Items from a dataset
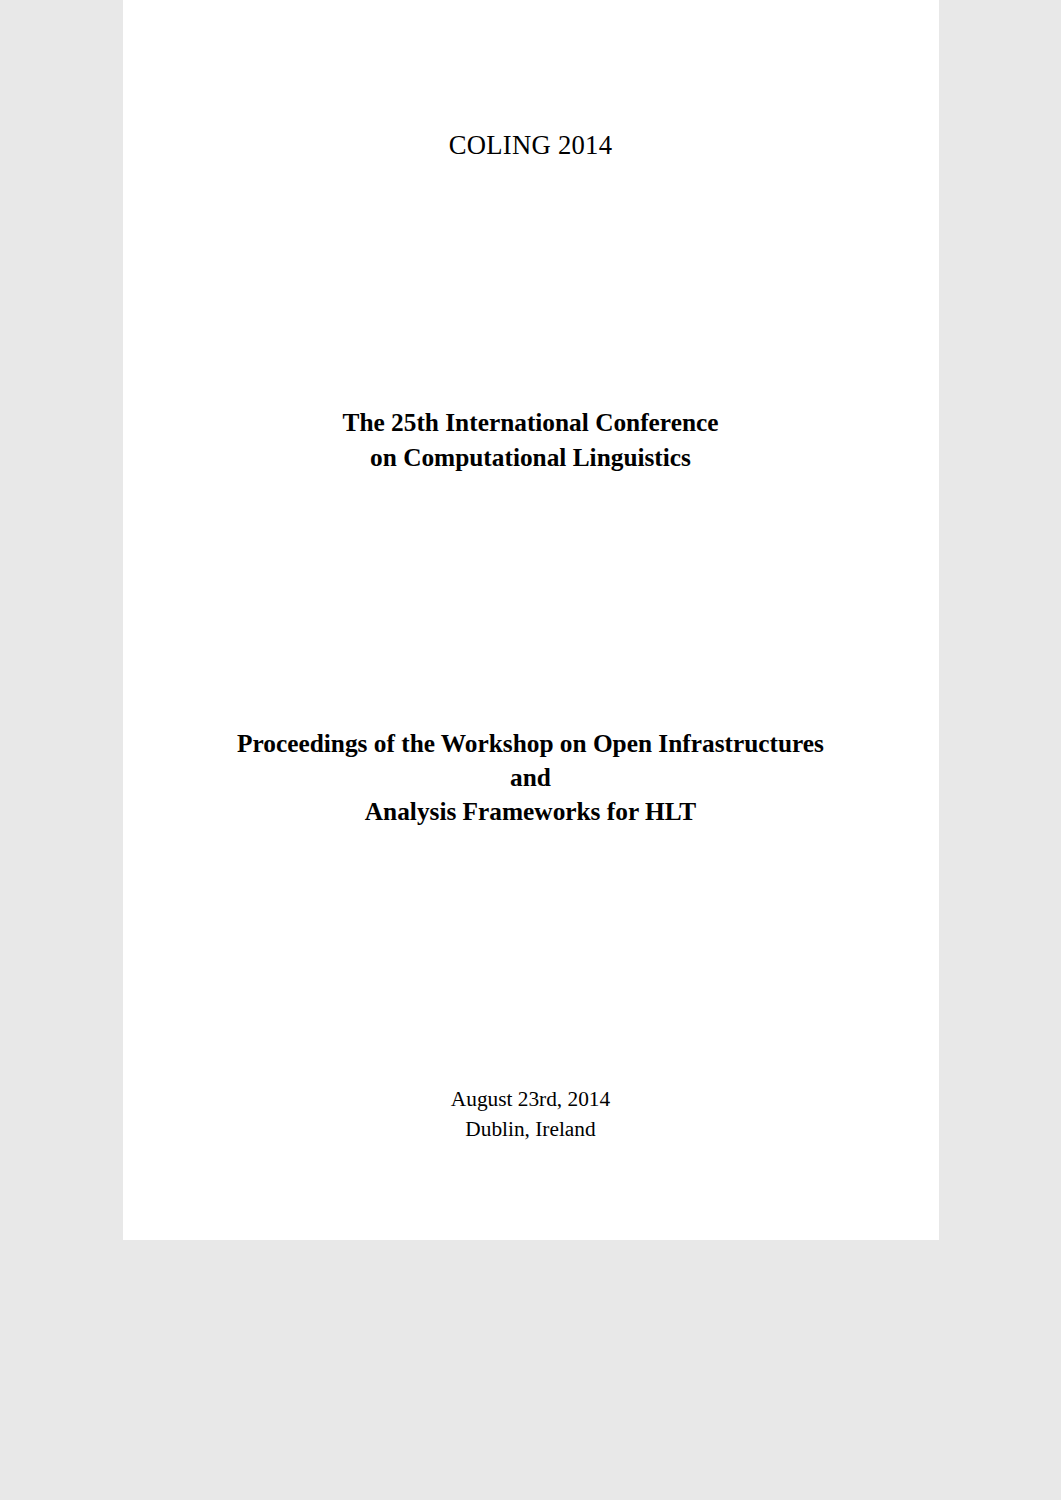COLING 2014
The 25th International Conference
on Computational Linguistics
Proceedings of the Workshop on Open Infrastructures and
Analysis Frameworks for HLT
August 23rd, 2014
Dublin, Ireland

DIRECTIONS FOR THIS TASK =
Each record above needs to be transcribed word for word, with its pictures omitted.

WRITTEN ANSWER =
COLING 2014
The 25th International Conference
on Computational Linguistics
Proceedings of the Workshop on Open Infrastructures and
Analysis Frameworks for HLT
August 23rd, 2014
Dublin, Ireland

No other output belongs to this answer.